“You will not make any valid points by non sequiter analogies that, other than the fact that they involve harm to a person, have nothing to do with the situation at hand. This will never, ever, ever, work. Stop it.”
The higher up you get on that horse, the more adorable you become. Maybe it’s the view up the nostrils that I find so maddeningly appealing.
Okay. You go to a store. You buy a cubic zirconium. When you get it home, have it appraised, and it’s a cubic zirconium, do you sue the store from which you bought it for selling you a cubic zirconium when you would have preferred a diamond? No. Because you did not BUY a diamond. You bought a cubic zirconium.
McDonald’s (or Taco Bell or Long John Silver’s or Wendy’s or…) has never claimed to be a purveyor of healthy foodstuffs. They do offer salads, should you require a lower-fat alternative to their usual fare. It’s not as tasty as a 20-piece McNuggets with extra hot mustard sauce and a Gawddamn Big Fries, but it is food and it is fast and McDonald’s has it.
I don’t recall any point in time at which McDonald’s has tried to pretend that they do NOT deep-fry their fried foods, or that their sauces are in the same GALAXY as low-fat…except on specific foods (a couple of which have been mentioned in this thread).
There are places where lower-fat alternatives to fast food can be had, should fast food be necessary…one of which is the grocery store.
It’s pretty much a given that deep fried foods are very fattening, and has been for many years.
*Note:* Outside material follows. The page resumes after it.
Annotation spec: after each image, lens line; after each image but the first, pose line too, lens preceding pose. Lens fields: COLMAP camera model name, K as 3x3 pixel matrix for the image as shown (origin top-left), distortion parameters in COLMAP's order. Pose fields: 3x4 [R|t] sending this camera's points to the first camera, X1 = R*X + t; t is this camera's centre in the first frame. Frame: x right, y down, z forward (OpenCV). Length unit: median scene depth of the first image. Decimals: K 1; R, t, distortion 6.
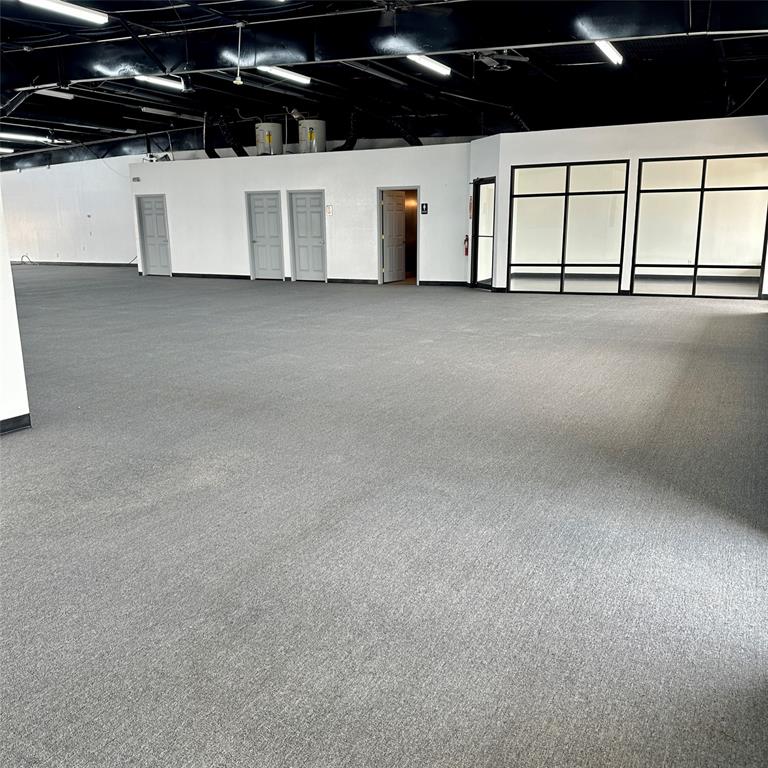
lens RADIAL K [[712.0, 0, 369.4], [0, 712.0, 384.9], [0, 0, 1]] dist [0.216441, -0.451399]
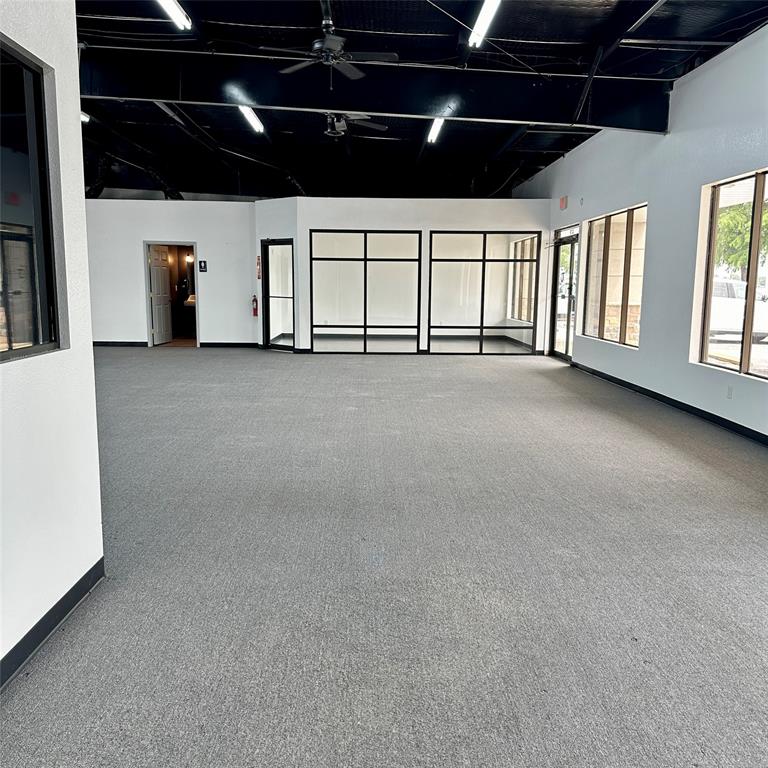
lens RADIAL K [[712.0, 0, 369.4], [0, 712.0, 384.9], [0, 0, 1]] dist [0.216441, -0.451399]
pose [[0.877858, -0.047177, 0.476592, -0.217286], [0.085155, 0.994655, -0.058392, -0.022219], [-0.471290, 0.091844, 0.877183, 0.108863]]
I have no cite, but I can’t imagine anyone leaping to the conclusion that “fried in fat = less fat.”
Therefore, if one eats a deep-fried food at a place which is known to serve food that is high in fat, one cannot claim that one unknowingly partook in foods that were high in fat.
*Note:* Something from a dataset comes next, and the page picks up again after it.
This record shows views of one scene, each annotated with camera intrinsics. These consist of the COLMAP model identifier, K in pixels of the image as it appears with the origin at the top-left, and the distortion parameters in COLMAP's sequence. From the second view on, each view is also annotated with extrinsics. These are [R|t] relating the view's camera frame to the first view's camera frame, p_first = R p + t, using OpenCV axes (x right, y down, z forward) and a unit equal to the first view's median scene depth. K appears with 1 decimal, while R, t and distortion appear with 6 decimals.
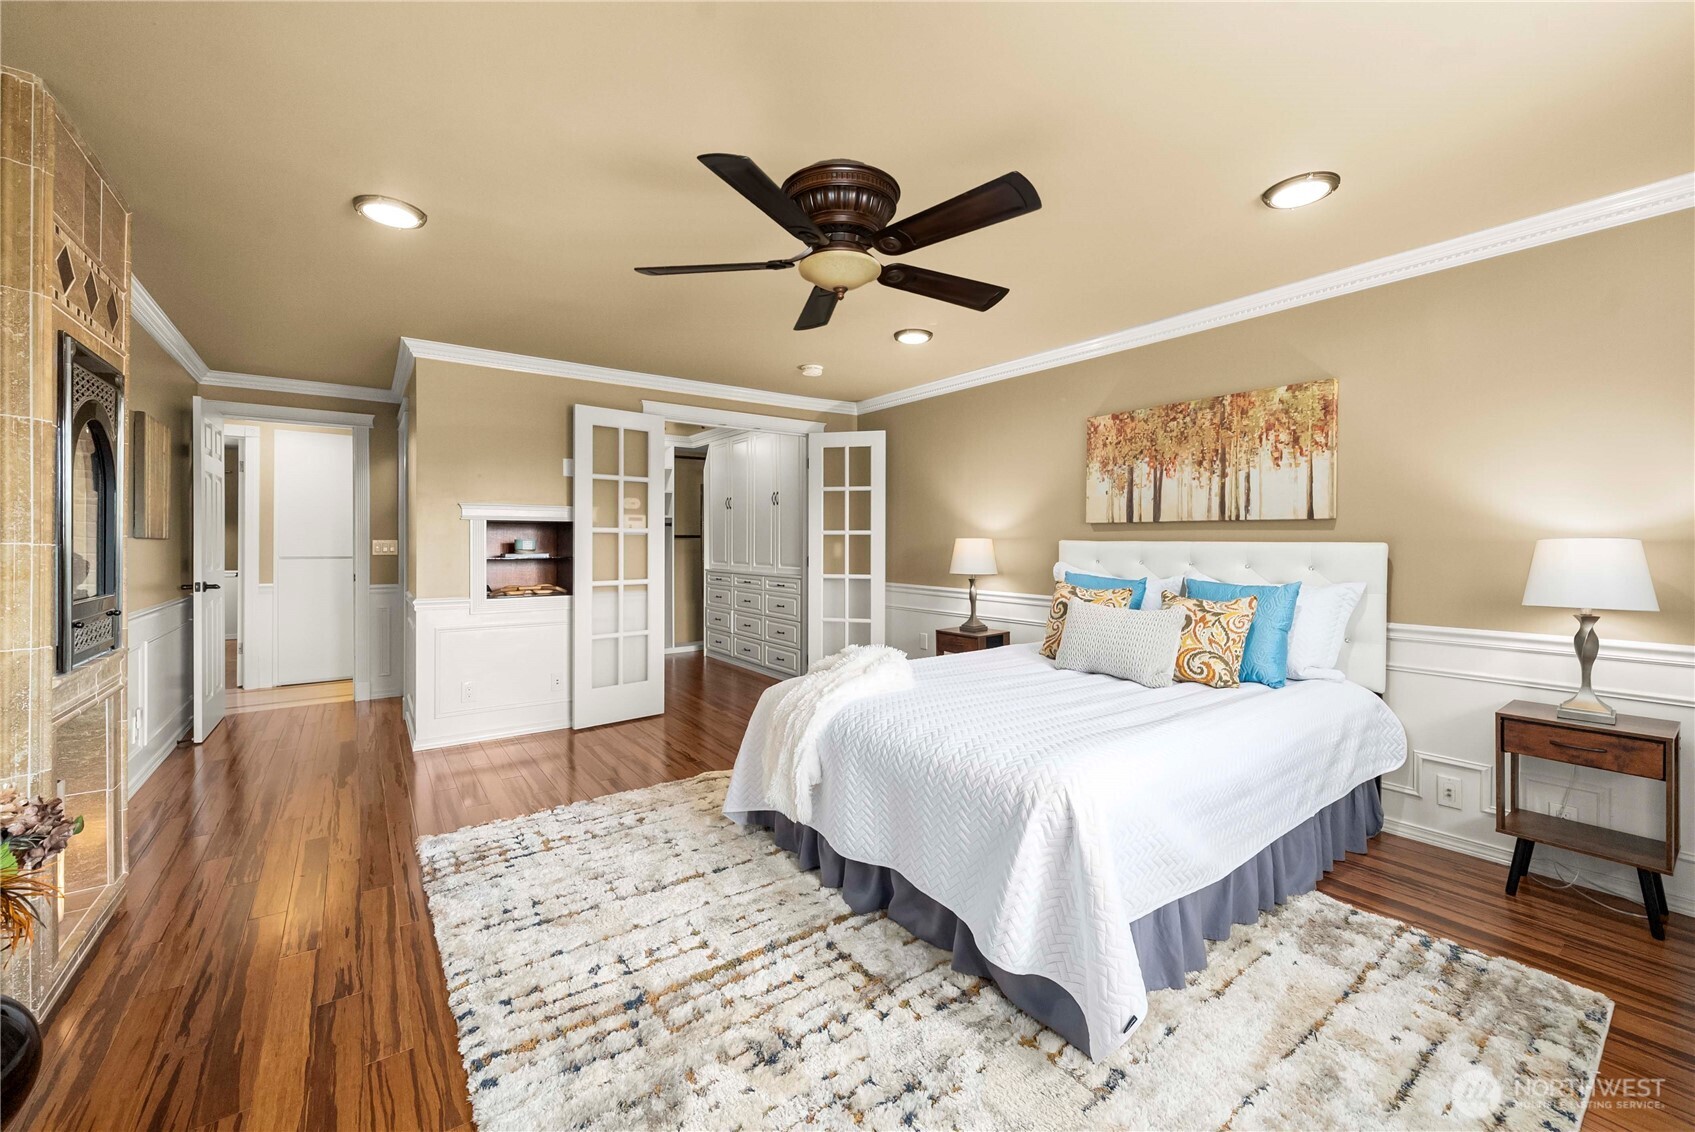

As the Franchise Wars have yet to take place, and McDonald’s does not have control over the nation’s take-out food supply, I think it can be assumed with some measure of assurance that this man knowingly and deliberately ate excessively of foods which were bad for him, even though an alternative was available to him.
I don’t think there’s any way a reasonable person could expect that the store in question be held responsible for his subsequent debilitation.